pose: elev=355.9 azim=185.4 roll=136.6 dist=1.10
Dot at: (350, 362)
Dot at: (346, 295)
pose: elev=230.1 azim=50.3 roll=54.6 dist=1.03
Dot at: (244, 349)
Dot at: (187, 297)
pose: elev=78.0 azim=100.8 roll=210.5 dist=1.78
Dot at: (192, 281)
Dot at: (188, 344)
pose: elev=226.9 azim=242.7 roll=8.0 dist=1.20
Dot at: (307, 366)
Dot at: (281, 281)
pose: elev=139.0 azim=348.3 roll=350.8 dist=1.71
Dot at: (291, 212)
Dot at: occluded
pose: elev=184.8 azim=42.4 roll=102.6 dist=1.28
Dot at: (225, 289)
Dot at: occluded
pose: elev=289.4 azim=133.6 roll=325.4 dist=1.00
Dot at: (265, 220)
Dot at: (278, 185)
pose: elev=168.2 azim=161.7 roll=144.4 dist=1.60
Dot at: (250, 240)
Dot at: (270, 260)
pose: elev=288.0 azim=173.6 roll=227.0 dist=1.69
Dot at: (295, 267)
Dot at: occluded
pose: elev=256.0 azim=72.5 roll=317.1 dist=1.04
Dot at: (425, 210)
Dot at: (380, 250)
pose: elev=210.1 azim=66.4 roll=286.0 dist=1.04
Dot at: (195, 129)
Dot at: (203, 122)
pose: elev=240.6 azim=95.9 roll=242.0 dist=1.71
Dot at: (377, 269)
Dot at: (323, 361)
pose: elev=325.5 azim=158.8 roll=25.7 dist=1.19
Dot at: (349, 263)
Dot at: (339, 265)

★ ★ ★

=== WHAT NEEDS TO BE DONE ===
Rewrite all the records with "pose" changed to "view" and every other character left untouched.

=== FULL OUTPUT ===
view: elev=355.9 azim=185.4 roll=136.6 dist=1.10
Dot at: (350, 362)
Dot at: (346, 295)
view: elev=230.1 azim=50.3 roll=54.6 dist=1.03
Dot at: (244, 349)
Dot at: (187, 297)
view: elev=78.0 azim=100.8 roll=210.5 dist=1.78
Dot at: (192, 281)
Dot at: (188, 344)
view: elev=226.9 azim=242.7 roll=8.0 dist=1.20
Dot at: (307, 366)
Dot at: (281, 281)
view: elev=139.0 azim=348.3 roll=350.8 dist=1.71
Dot at: (291, 212)
Dot at: occluded
view: elev=184.8 azim=42.4 roll=102.6 dist=1.28
Dot at: (225, 289)
Dot at: occluded
view: elev=289.4 azim=133.6 roll=325.4 dist=1.00
Dot at: (265, 220)
Dot at: (278, 185)
view: elev=168.2 azim=161.7 roll=144.4 dist=1.60
Dot at: (250, 240)
Dot at: (270, 260)
view: elev=288.0 azim=173.6 roll=227.0 dist=1.69
Dot at: (295, 267)
Dot at: occluded
view: elev=256.0 azim=72.5 roll=317.1 dist=1.04
Dot at: (425, 210)
Dot at: (380, 250)
view: elev=210.1 azim=66.4 roll=286.0 dist=1.04
Dot at: (195, 129)
Dot at: (203, 122)
view: elev=240.6 azim=95.9 roll=242.0 dist=1.71
Dot at: (377, 269)
Dot at: (323, 361)
view: elev=325.5 azim=158.8 roll=25.7 dist=1.19
Dot at: (349, 263)
Dot at: (339, 265)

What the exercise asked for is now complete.